Records from a data collection:
════════

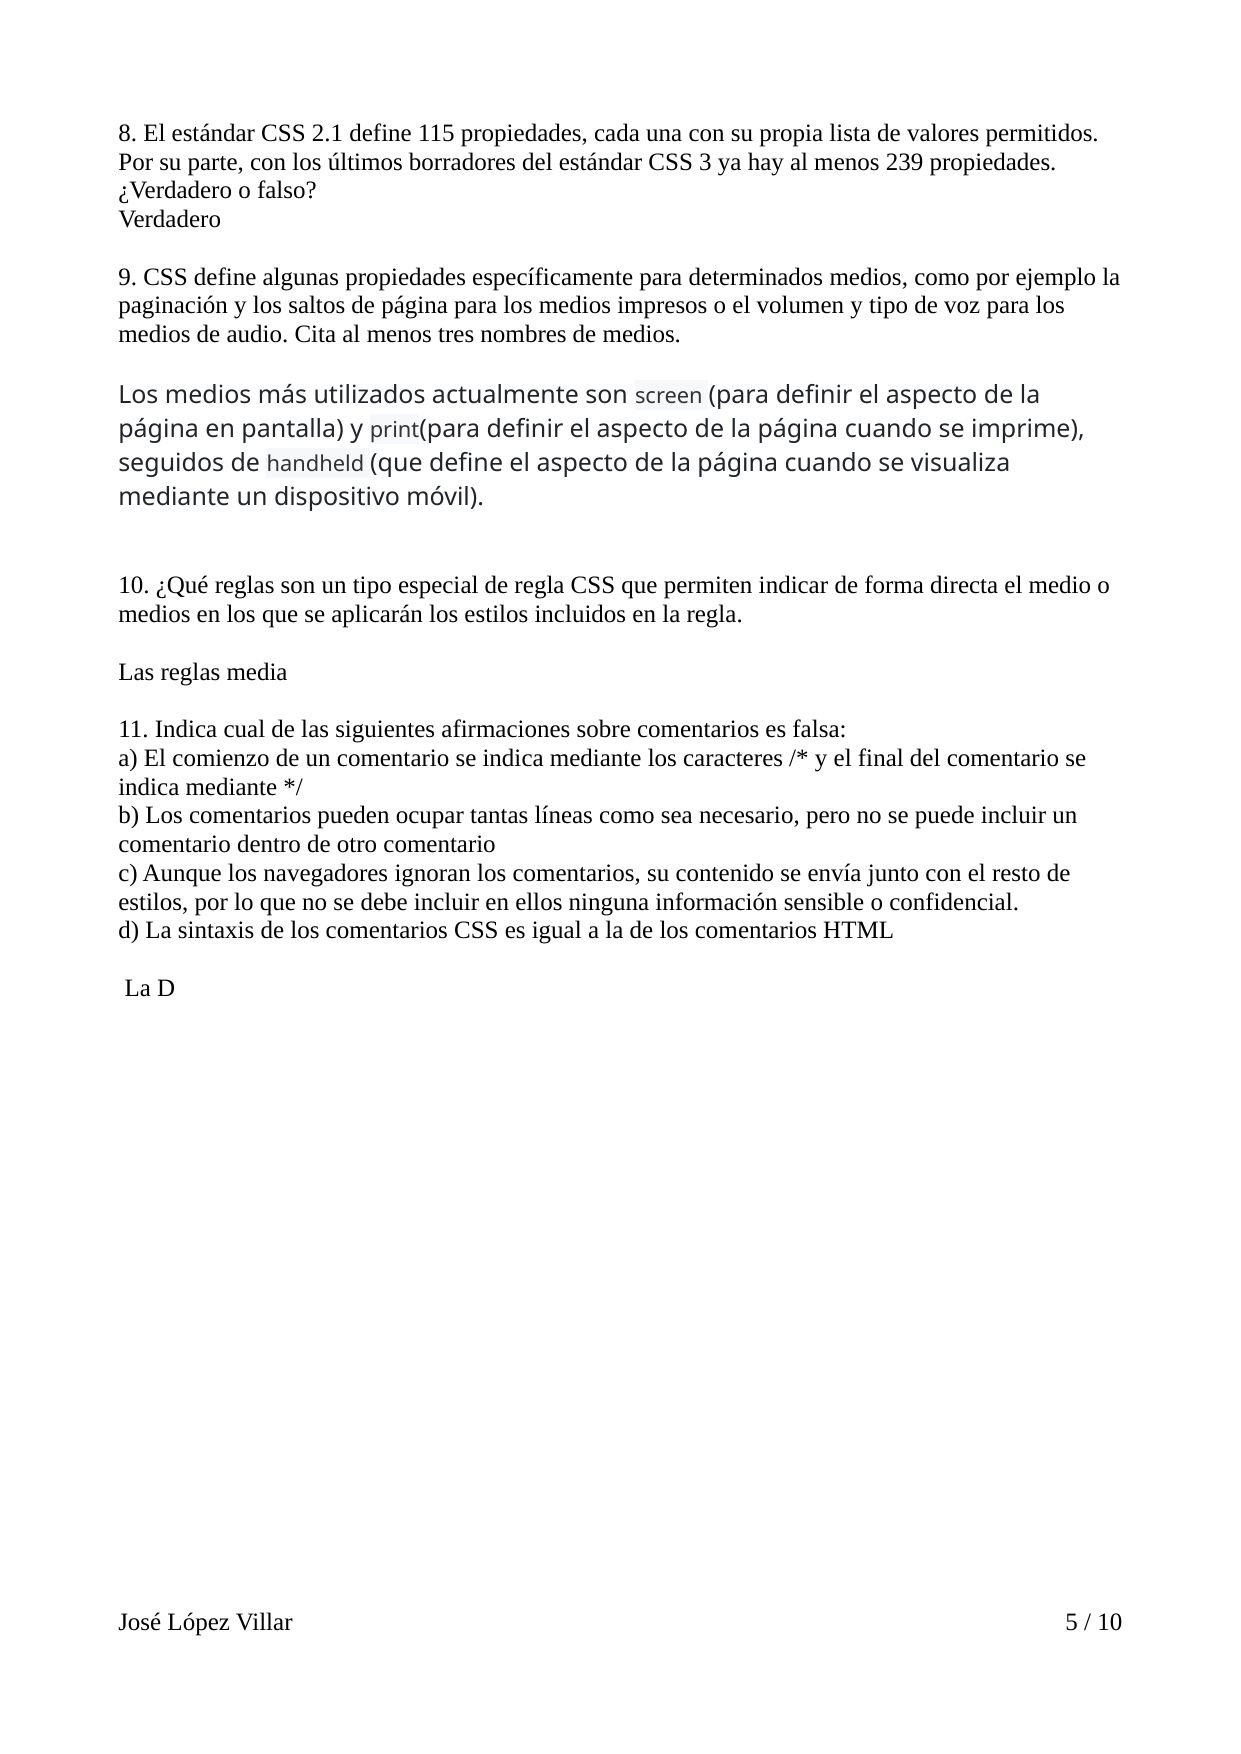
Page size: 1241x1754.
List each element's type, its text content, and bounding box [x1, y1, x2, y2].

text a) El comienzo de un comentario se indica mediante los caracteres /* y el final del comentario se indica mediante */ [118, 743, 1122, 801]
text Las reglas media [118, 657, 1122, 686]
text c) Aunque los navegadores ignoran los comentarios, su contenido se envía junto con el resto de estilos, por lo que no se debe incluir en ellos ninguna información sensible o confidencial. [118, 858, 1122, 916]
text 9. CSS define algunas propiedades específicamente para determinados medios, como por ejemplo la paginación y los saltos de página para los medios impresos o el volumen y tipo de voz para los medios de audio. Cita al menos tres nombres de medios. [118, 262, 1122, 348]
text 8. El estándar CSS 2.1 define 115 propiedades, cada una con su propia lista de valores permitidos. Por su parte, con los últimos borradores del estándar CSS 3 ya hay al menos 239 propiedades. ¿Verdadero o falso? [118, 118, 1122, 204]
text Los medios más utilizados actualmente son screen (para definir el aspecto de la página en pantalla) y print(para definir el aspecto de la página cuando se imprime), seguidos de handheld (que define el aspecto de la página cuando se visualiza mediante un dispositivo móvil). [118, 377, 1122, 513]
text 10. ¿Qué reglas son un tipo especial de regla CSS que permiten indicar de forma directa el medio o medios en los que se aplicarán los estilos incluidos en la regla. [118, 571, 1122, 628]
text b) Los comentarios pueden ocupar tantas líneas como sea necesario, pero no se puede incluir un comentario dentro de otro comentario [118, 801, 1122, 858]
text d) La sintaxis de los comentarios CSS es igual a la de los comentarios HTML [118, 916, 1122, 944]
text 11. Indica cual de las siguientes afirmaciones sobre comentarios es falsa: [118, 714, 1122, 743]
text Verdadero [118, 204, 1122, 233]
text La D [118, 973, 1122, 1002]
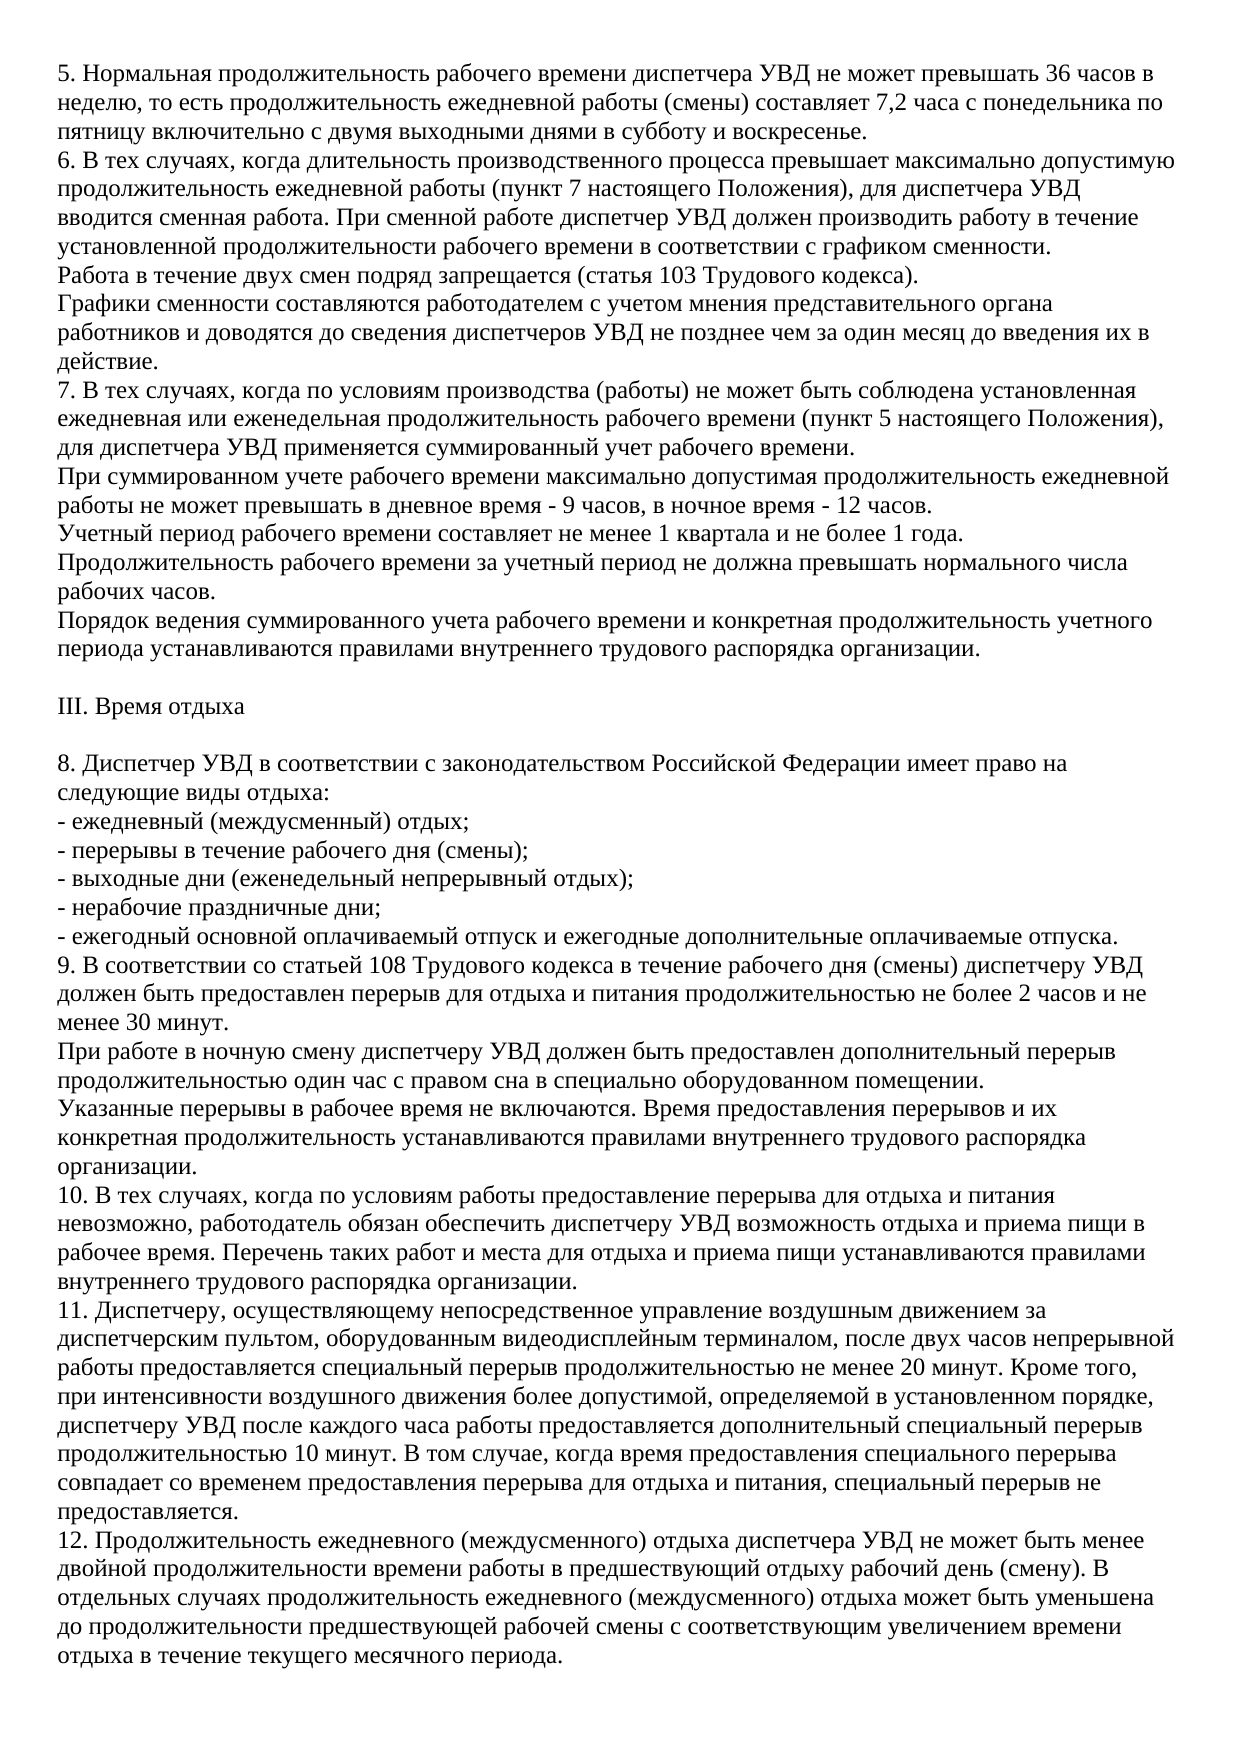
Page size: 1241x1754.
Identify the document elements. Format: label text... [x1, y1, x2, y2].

════════

> **Directions**
Lay out the lines of the material as a Markdown table with the columns Row and Line. Start with the line that contains "text a) El comienzo", go on through the line that contains "text 8. El estándar", and leave out any blank lines.

> **Written response**
| Row | Line |
|---|---|
| 1 | text a) El comienzo de un comentario se indica mediante los caracteres /* y el final del comentario se indica mediante */ [118, 743, 1122, 801] |
| 2 | text Las reglas media [118, 657, 1122, 686] |
| 3 | text c) Aunque los navegadores ignoran los comentarios, su contenido se envía junto con el resto de estilos, por lo que no se debe incluir en ellos ninguna información sensible o confidencial. [118, 858, 1122, 916] |
| 4 | text 9. CSS define algunas propiedades específicamente para determinados medios, como por ejemplo la paginación y los saltos de página para los medios impresos o el volumen y tipo de voz para los medios de audio. Cita al menos tres nombres de medios. [118, 262, 1122, 348] |
| 5 | text 8. El estándar CSS 2.1 define 115 propiedades, cada una con su propia lista de valores permitidos. Por su parte, con los últimos borradores del estándar CSS 3 ya hay al menos 239 propiedades. ¿Verdadero o falso? [118, 118, 1122, 204] |